Each fall we prep our cars for winter storage, but as the gas, lubricants, coolants, etc. have changed, the way we use them must change to give our cars the most protection. Before ethanol gas, the common wisdom for winter storage was to fill up the tank to prevent condensation, all antifreeze blended, and batteries went down anyway (there weren't any maintainers around) so when they did you just slow-charged them back up or replaced them. Brake fluid was just standard OEM Dot 3 and was available at all the parts stores, so you just kept that topped up or cleaned the system out with denatured alcohol and replaced it with silicone, if you liked that system.
Now, everything has changed! Gasoline has become a real problem, with most stations selling gas with at least 10% ethanol, that wreaks havoc on old car's fuel systems. Ethanol has a much higher alcohol content and cleans out the tank and lines, stopping up fuel filters, pumps and carburetors. And it goes bad much faster than non-ethanol. Recently we replaced fuel filters, fuel pumps and three carburetors on cars that had sat un-started for only four months. One carburetor, a rare Stromberg EE23 for our '36 Packard, was a gummed up mess. The car would idle but not throttle. It had to be completely rebuilt--stuck needle and seat, and all. What a mess!
So to help compensate for these new products, we have put together our Winter Prep List. For the past two winters, it has worked for us, and here it is:
First, make a chart of all of your cars with column headings for BATTERY, OIL, WATER, FILTERS and GASOLINE, and notes of what and when things were done.
BATTERIES: We first disconnect the cables, check the water levels and refill if needed with distilled water. Clean the posts and put red and green felt washers on the posts for quick identification of positive and negative. Being disconnected will prevent any current from going through the system. We, of course, use battery disconnects on some of the cars, but find that the ones that attach to the ground post will rot and break over a period of time, sometimes resulting in a hairline crack that is hard to detect. The ones that work best for us are the switchblade type. They deliver full volts/amps and weve never had one to go bad. We leave battery maintainers on the stored cars all of the time, and have found that in about four months, the maintainers boil the water out of the battery. In about six months, the level can be down to the plates. We recently replaced three batteries and found that even though the maintainer's green light is on, the battery can be out of water. Some of our batteries are under seats, under the floor boards, the rumble seat, etc., hard to get to, but you can't use that as an excuse not to check the condition. We use a mechanic's mirror to help in the inspection on the cars.
OIL: The oil levels are checked and the oil is checked for gas foul, which usually accompanies starting and stopping an engine, not letting it reach operating temperature. This is obvious, and can be smelled in the oil, and we've seen the level on the dipstick come up about a quart of unburned gas. We always change the oil in the spring, not so much for mileage on the oil as for condensation that will form over the winter. We don't usually put in oil additives, but if we do, it's important to make sure they are compatible with the oil, not mixing synthetics with non-synthetics, or non-detergent with detergent, etc.

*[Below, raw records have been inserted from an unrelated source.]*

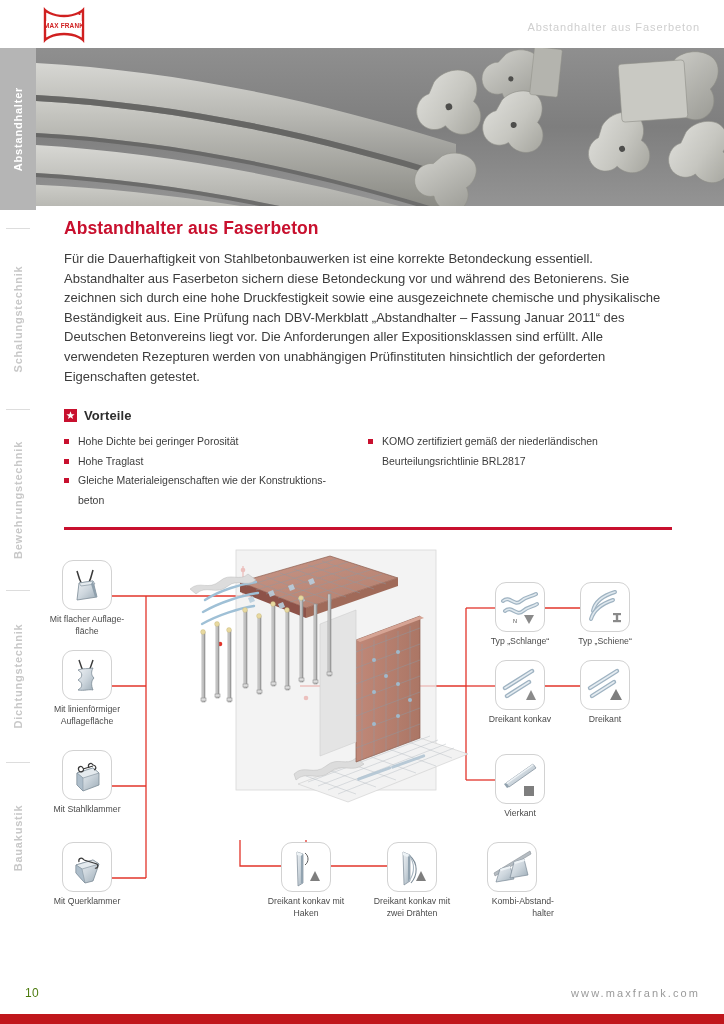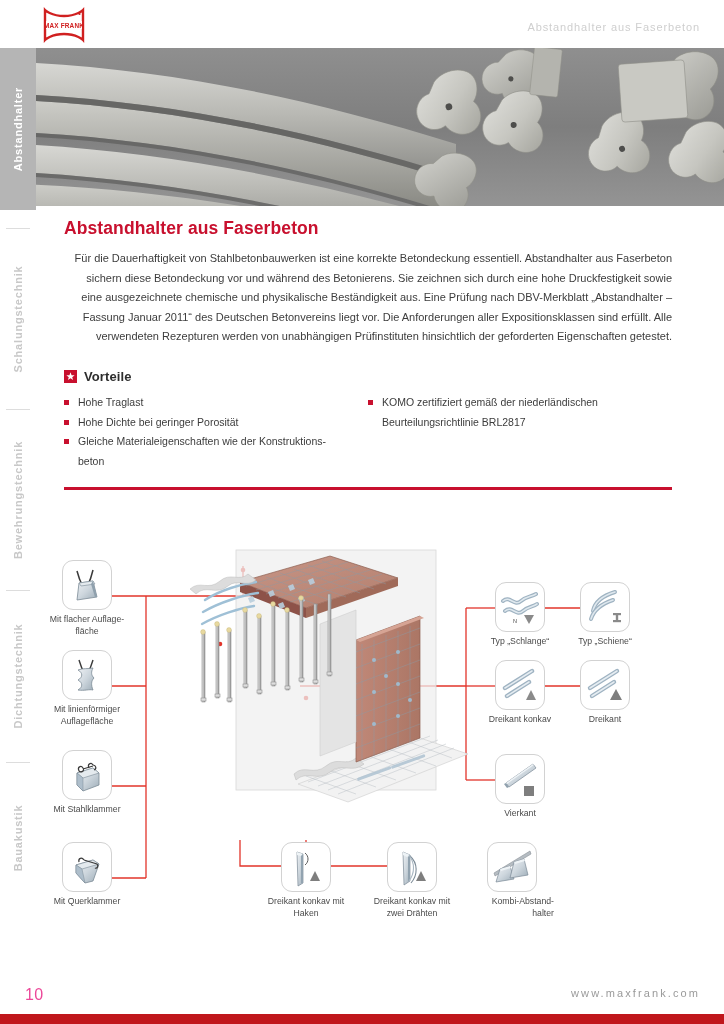--- a/index.html
+++ b/index.html
@@ -79,24 +79,24 @@
   }
   #page-heading {
     margin: 0 0 10px 0;
     font-size: 17.5px;
     font-weight: bold;
     color: #c8102e;
     letter-spacing: 0.1px;
   }
   #intro-paragraph {
     margin: 0;
-    font-size: 11px;
+    font-size: 13px;
     line-height: 19.6px;
     color: #3c3c3c;
-    text-align: right;
+    text-align: left;
   }
 
   
   #vorteile-block { margin-top: 22px; }
   #vorteile-head {
     display: flex; align-items: center; gap: 7px;
     margin-bottom: 9px;
   }
   #star-badge {
     width: 13px; height: 13px;
@@ -155,21 +155,21 @@
     color: #4a4a4a;
   }
 
   
   #footer {
     position: absolute; left: 0; top: 975px;
     width: 724px; height: 49px;
   }
   #page-number {
     position: absolute; left: 25px; top: 11px;
-    font-size: 16px; color: #ec4899;
+    font-size: 12px; color: #4d7c0f;
     letter-spacing: 0.4px;
   }
   #website {
     position: absolute; right: 24px; top: 12px;
     font-size: 11px; color: #9a9a9a;
     font-weight: normal;
     letter-spacing: 2.1px;
   }
   #footer-bar {
     position: absolute; left: 0; top: 1014px;
@@ -300,25 +300,25 @@
         <svg width="9" height="9" viewBox="0 0 10 10">
           <polygon points="5,0.4 6.2,3.5 9.6,3.6 6.9,5.7 7.9,9 5,7 2.1,9 3.1,5.7 0.4,3.6 3.8,3.5" fill="#ffffff"></polygon>
         </svg>
       </span>
       <span id="vorteile-title">Vorteile</span>
     </div>
     <div id="bullet-columns">
       <div class="bullet-col">
         <div class="bullet-item">
           <span class="bullet-dot"></span>
-          <span>Hohe Traglast</span>
+          <span>Hohe Dichte bei geringer Porosität</span>
         </div>
         <div class="bullet-item">
           <span class="bullet-dot"></span>
-          <span>Hohe Dichte bei geringer Porosität</span>
+          <span>Hohe Traglast</span>
         </div>
         <div class="bullet-item">
           <span class="bullet-dot"></span>
           <span>Gleiche Materialeigenschaften wie der Konstruktions-beton</span>
         </div>
       </div>
       <div class="bullet-col">
         <div class="bullet-item">
           <span class="bullet-dot"></span>
           <span>KOMO zertifiziert gemäß der niederländischen Beurteilungsrichtlinie BRL2817</span>

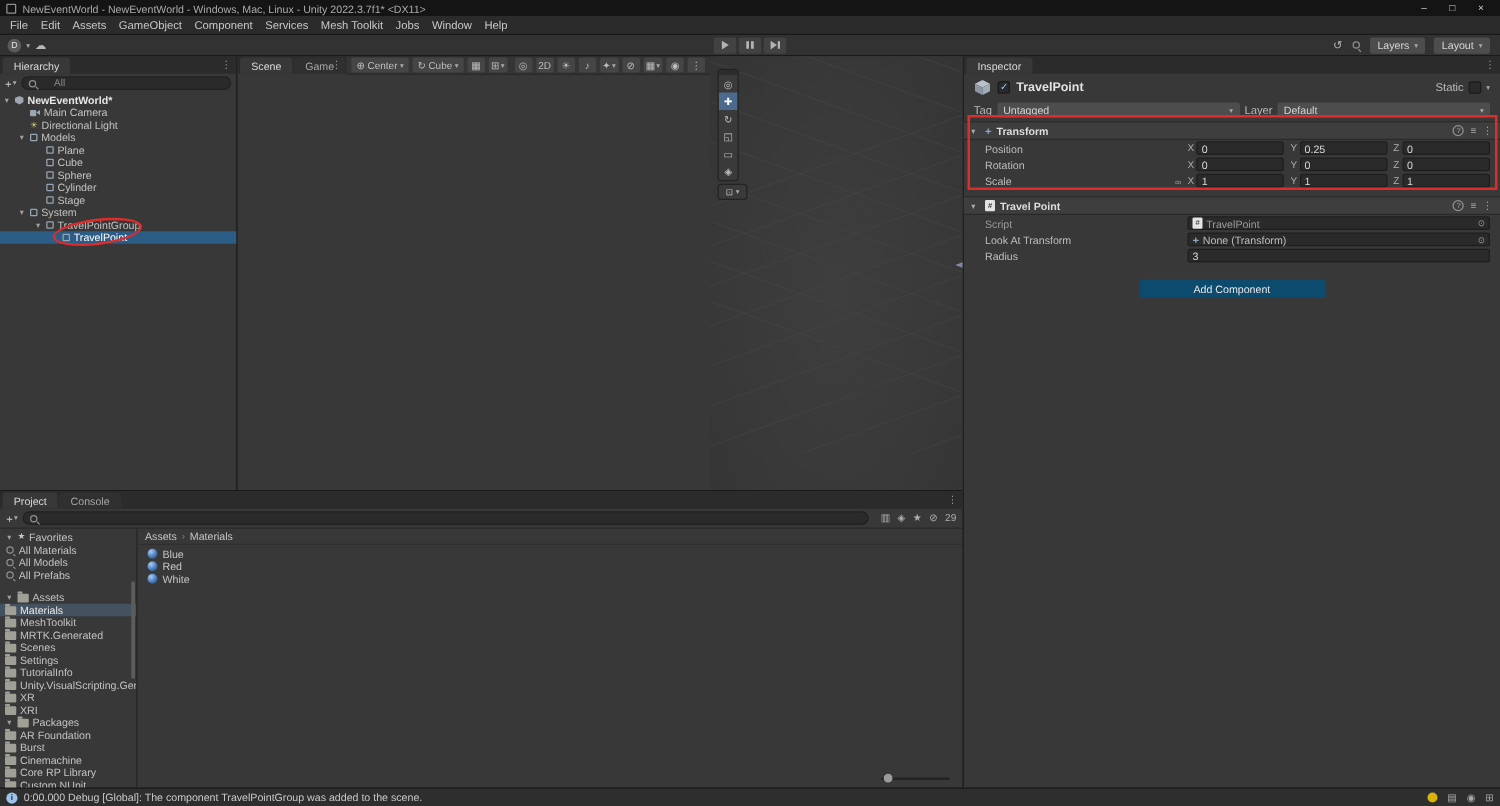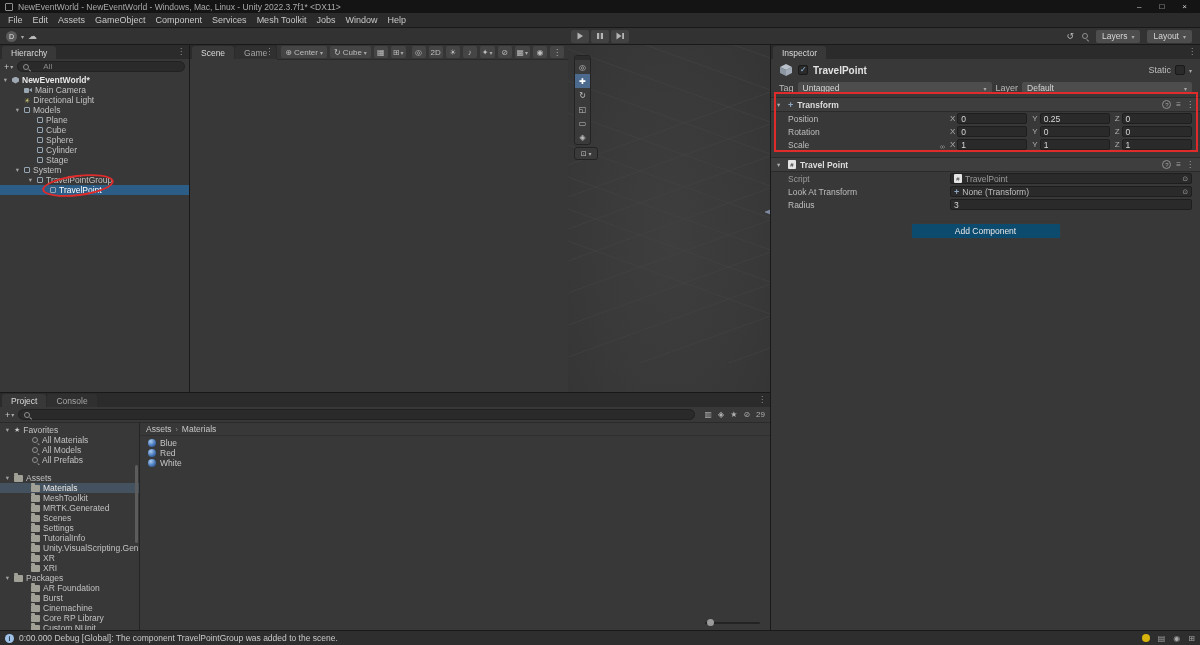--- a/index.html
+++ b/index.html
@@ -96,24 +96,24 @@
 .obj-field{flex:1;height:11px;background:#2A2A2A;border:1px solid #1E1E1E;border-radius:2px;padding:0 3px;display:flex;align-items:center;gap:3px;min-width:0}
 .obj-field .picker{margin-left:auto;color:#9A9A9A;font-size:7px}
 .script-ico{width:8px;height:9px;background:#E4E4E4;border-radius:1px;color:#333;font-size:6px;display:flex;align-items:center;justify-content:center;flex:0 0 auto}
 .muted{color:#9A9A9A}
 .addc{width:150px;height:16px;margin:12px auto 0;background:#0c4a6e;border:1px solid #3A3A3A;border-radius:2px;color:#E8E8E8;display:flex;align-items:center;justify-content:center;font-size:8.5px}
 
 
 .proj-toolbar{height:16px;background:#383838;border-bottom:1px solid #2A2A2A;display:flex;align-items:center;gap:4px;padding:0 5px;flex:0 0 auto}
 .pt-icons{display:flex;align-items:center;gap:6px;color:#AEAEAE;font-size:8px;margin-left:6px}
 .proj-body{flex:1;display:flex;min-height:0}
-.proj-tree{width:140px;border-right:1px solid #242424;position:relative;padding-top:2px;overflow:hidden}
+.proj-tree{width:110px;border-right:1px solid #242424;position:relative;padding-top:2px;overflow:hidden}
 .p-row{display:flex;align-items:center;gap:3px;height:10px;font-size:8.5px;color:#C2C2C2;padding-left:4px;white-space:nowrap;overflow:hidden}
 .p-row.sel{background:#44525F;color:#E8E8E8}
-.p-ind1{padding-left:31px}
+.p-ind1{padding-left:4px}
 .gap{height:8px}
 .ico-star{color:#C8C8C8;font-size:7px;line-height:8px;flex:0 0 auto}
 .ico-folder{width:9px;height:7px;background:#A0A096;border-radius:1px;position:relative;flex:0 0 auto;margin-top:1px}
 .ico-folder::before{content:"";position:absolute;left:0;top:-2px;width:4px;height:2px;background:#A0A096;border-radius:1px 1px 0 0}
 .proj-scroll{position:absolute;right:1px;top:42px;width:3px;height:78px;background:#5C5C5C;border-radius:2px}
 .proj-content{flex:1;display:flex;flex-direction:column;position:relative;min-width:0}
 .crumbs{height:13px;display:flex;align-items:center;gap:4px;padding:0 6px;font-size:8.5px;color:#C6C6C6;border-bottom:1px solid #2F2F2F;flex:0 0 auto}
 .crumb-sep{color:#8E8E8E;font-size:7px}
 .mat-list{padding-top:2px}
 .mat-row{display:flex;align-items:center;gap:4px;height:10px;padding-left:8px;font-size:8.5px;color:#C6C6C6}

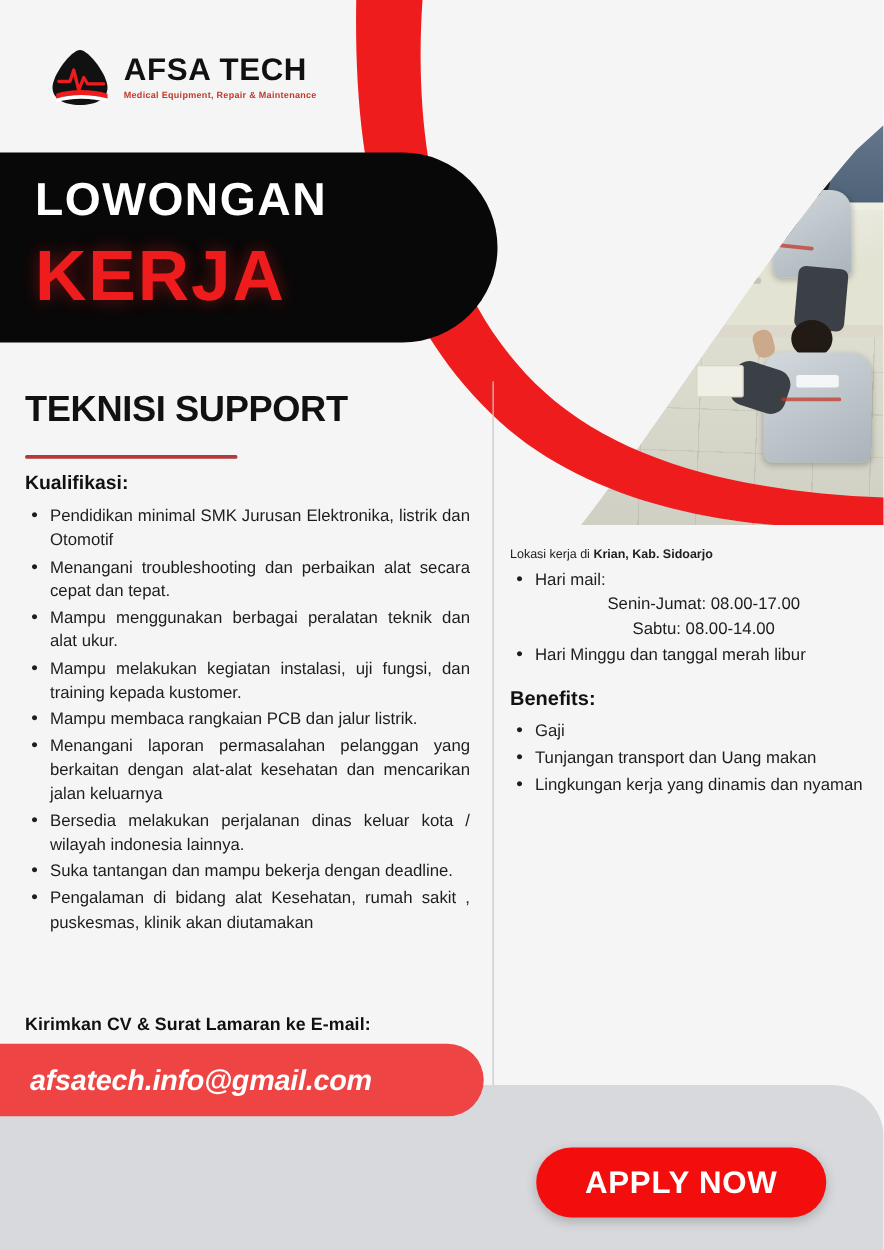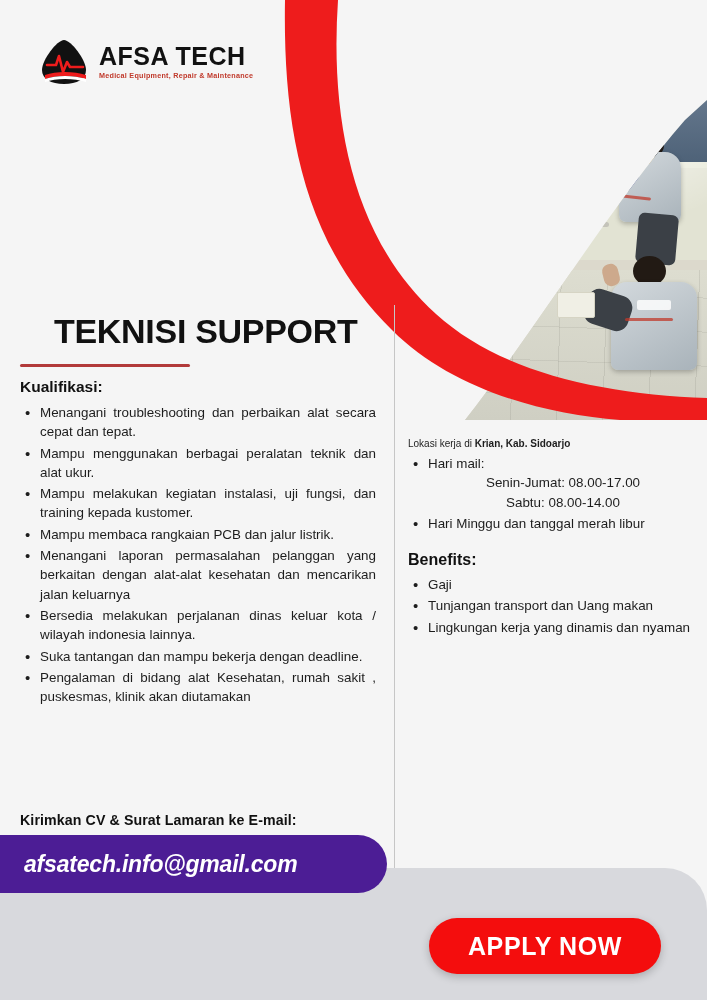--- a/index.html
+++ b/index.html
@@ -140,21 +140,21 @@
   .banner-l2{
     position:absolute; left:28px; top:66px;
     font-size:57px; font-weight:bold; color:#ee1c1c;
     letter-spacing:1.5px;
     text-shadow:0 0 14px rgba(238,28,28,.45);
   }
 
   
   .job-title{
     position:absolute; left:20px; top:312px;
-    font-size:34px; font-weight:bold; color:#111; letter-spacing:-.3px;margin-left:34px;
+    font-size:29px; font-weight:bold; color:#111; letter-spacing:-.3px;
   }
   .title-rule{
     position:absolute; left:20px; top:364px;
     width:170px; height:3px; background:#b23a3a; border-radius:2px;
   }
 
   
   .divider{
     position:absolute; left:394px; top:305px;
     width:1px; height:585px; background:#c6c6c6;
@@ -192,21 +192,21 @@
     margin-top:18px; margin-bottom:6px;
   }
 
   
   .cta-label{
     position:absolute; left:20px; top:812px;
     font-size:14.2px; font-weight:bold; color:#111; letter-spacing:.1px;
   }
   .email-pill{
     position:absolute; left:0; top:835px; width:387px; height:58px;
-    background:#4c1d95; border-radius:0 29px 29px 0;
+    background:#ef4444; border-radius:0 29px 29px 0;
     display:flex; align-items:center;
     z-index:5;
   }
   .email-text{
     margin-left:24px; color:#fff; font-size:23px;
     font-weight:bold; font-style:italic; letter-spacing:-.2px;
   }
 
   
   .footer-band{
@@ -325,29 +325,34 @@
       <path d="M7 27 L16 27 L19 18 L23 34 L27 24 L30 29 L43 29" stroke="#ee1c1c" stroke-width="2.6" fill="none" stroke-linecap="round" stroke-linejoin="round"></path>
       <path d="M5 37 C16 33 34 33 46 37 L46 41 C34 37 16 37 5 41 Z" fill="#ee1c1c"></path>
       <path d="M5 41 C16 37 34 37 46 41 L46 44 C34 40 16 40 5 44 Z" fill="#fff"></path>
     </svg>
     <div class="logo-text">
       <div class="logo-title">AFSA TECH</div>
       <div class="logo-tag">Medical Equipment, Repair &amp; Maintenance</div>
     </div>
   </div>
 
+  <div class="banner">
+    <div class="banner-l1">LOWONGAN</div>
+    <div class="banner-l2">KERJA</div>
+  </div>
 
   <div class="job-title">TEKNISI SUPPORT</div>
   <div class="title-rule"></div>
 
   <div class="divider"></div>
 
   <div class="col-left">
     <div class="sec-head">Kualifikasi:</div>
     <ul class="bullets" id="qual-list">
+        <li>Pendidikan minimal SMK Jurusan Elektronika, listrik dan Otomotif</li>
         <li>Menangani troubleshooting dan perbaikan alat secara cepat dan tepat.</li>
         <li>Mampu menggunakan berbagai peralatan teknik dan alat ukur.</li>
         <li>Mampu melakukan kegiatan instalasi, uji fungsi, dan training kepada kustomer.</li>
         <li>Mampu membaca rangkaian PCB dan jalur listrik.</li>
         <li>Menangani laporan permasalahan pelanggan yang berkaitan dengan alat-alat kesehatan dan mencarikan jalan keluarnya</li>
         <li>Bersedia melakukan perjalanan dinas keluar kota / wilayah indonesia lainnya.</li>
         <li>Suka tantangan dan mampu bekerja dengan deadline.</li>
         <li>Pengalaman di bidang alat Kesehatan, rumah sakit , puskesmas, klinik akan diutamakan</li>
       </ul>
   </div>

COOLANT: Coolant must always be changed on schedule, then checked and topped off with a compatible type. There are antifreezes that dont mix! Check the labels. Some cars like our '30's Packards require putting an extension hose on the tester pickup tube to get down into the filler neck, down to the radiator. If the reading is safe but the coolant level is low, we add a 50/50 blend to keep the reading consistent. Adding straight antifreeze to the top of a radiator will give an extreme protection reading. Remember, don't mix the green with the orange! Green is the silicate type used for older cars, but both are ethylene glycol based. But don't mix the orange (for newer cars) with the green. The orange contains a different type of corrosion inhibitor and will gel when mixed with the green, creating real problems in your car's cooling system.
GASOLINE: We only use non-ethanol gas in our old cars. There are only a few stations in our area that post "No Ethanol" signs on the pump. For our project cars that can't be driven to the station, we have to carry 5-gallon containers to the station, adding stabilizer from Bill Hirsch (800-829-2061) first then the gasoline, to mix and swirl the stabilizer as the gas is pumped. We only put about two to three gallons in each cars tank, then run the engine until the non-ethanol/stabilizer gas is in the carburetor. We also change all of the fuel filters at that time, and log the change. It is also a good idea to test your gas (ethanol testers are available online). It is possible that just because the pump states that the gas is non-ethanol, it might actually contain ethanol. If you want to see what ethanol gas can do to your system, put a few ounces in a glass container with no stabilizer and watch it go bad. It is usually noticeable in a few weeks. We've found that these considerations, along with regular winterizing procedures may make our old cars a lot easier to start in the spring, requiring very little further maintenance. Enjoy your cars. Merry Christmas, Happy New Year, and keep 'em driving!